## 掲載文
『行徳魚屋浪漫スーパーバイトJ』沼田純/週刊少年チャンピオン連載中

いったいどれだけこの日を待ち望んだことか…!週刊少年チャンピオンの秘蔵っ子、蔵から一度出そうとしてまた仕舞っちゃって再度引っ張り出してきた秘蔵っ子!NJこと沼田純先生のタンコーボンが出ました!それもなんと、「実録魚屋さんアルバイト漫画」という新ジャンルでございます。週刊連載をこなしつつも(こなしていない間も)続くNJ先生のスーパー鮮魚部でのアルバイト生活。”楽じゃないけど、嫌いじゃない”まさにそんなキャッチフレーズがぴったりハマる、苦労もあれど愉快な日々が綴られている作品です。


「日記マンガがうけるらしいよ」
「そうですか」

## 取り組む課題
**1.** 掲載文では、沼田純の単行本はどのようなジャンルの漫画として紹介されているか。
**2.** 掲載文のうち、「いったいどれだけこの日を待ち」で始まり「日々が綴られている作品です。」で終わる部分を、一字も変えずに写せ。
**3.** 掲載文の内容を二文で要約せよ。

## 提供資料
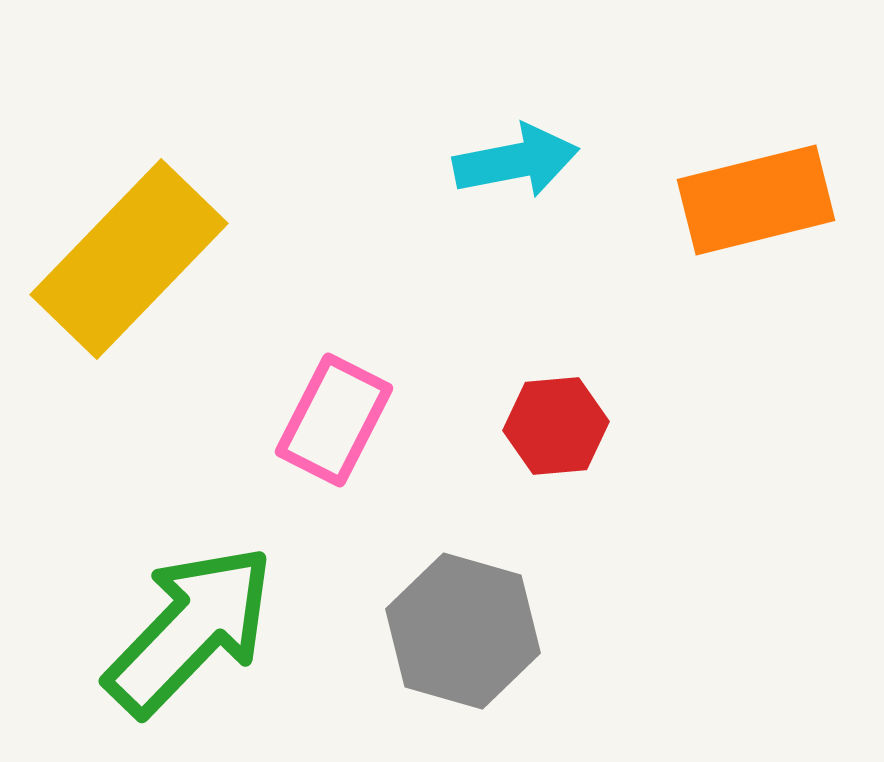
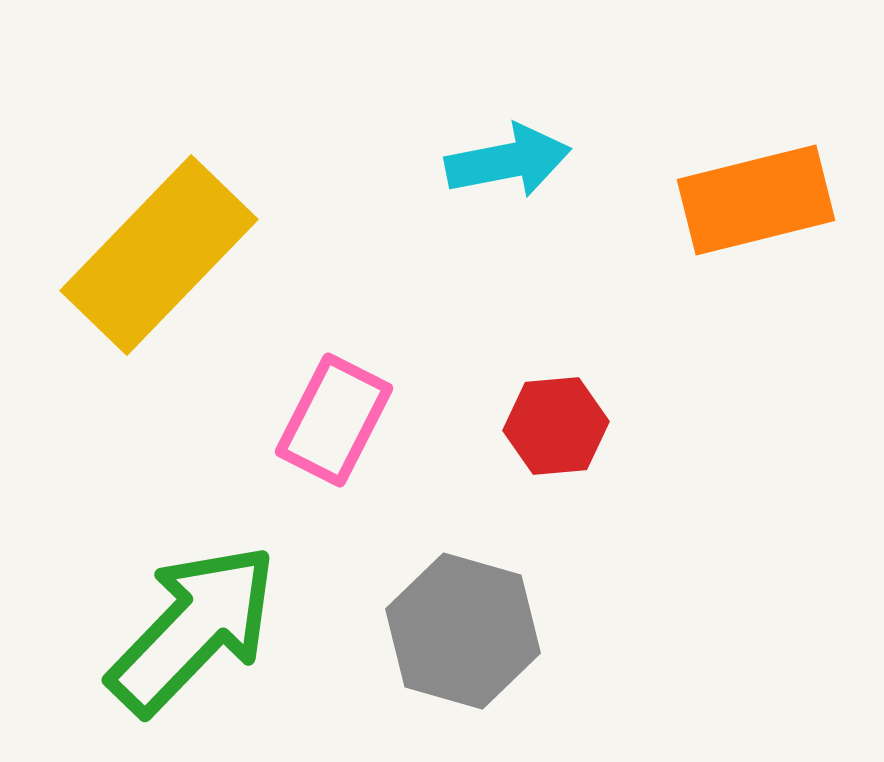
cyan arrow: moved 8 px left
yellow rectangle: moved 30 px right, 4 px up
green arrow: moved 3 px right, 1 px up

## 課題別の解答
**1.** 「実録魚屋さんアルバイト漫画」という新ジャンルとして紹介されている。

**2.**
いったいどれだけこの日を待ち望んだことか…!週刊少年チャンピオンの秘蔵っ子、蔵から一度出そうとしてまた仕舞っちゃって再度引っ張り出してきた秘蔵っ子!NJこと沼田純先生のタンコーボンが出ました!それもなんと、「実録魚屋さんアルバイト漫画」という新ジャンルでございます。週刊連載をこなしつつも(こなしていない間も)続くNJ先生のスーパー鮮魚部でのアルバイト生活。”楽じゃないけど、嫌いじゃない”まさにそんなキャッチフレーズがぴったりハマる、苦労もあれど愉快な日々が綴られている作品です。

**3.** 週刊少年チャンピオンで連載中の沼田純の単行本が出た。スーパー鮮魚部での沼田のアルバイト生活を描いた「実録魚屋さんアルバイト漫画」で、苦労もあるが愉快な日々が綴られている。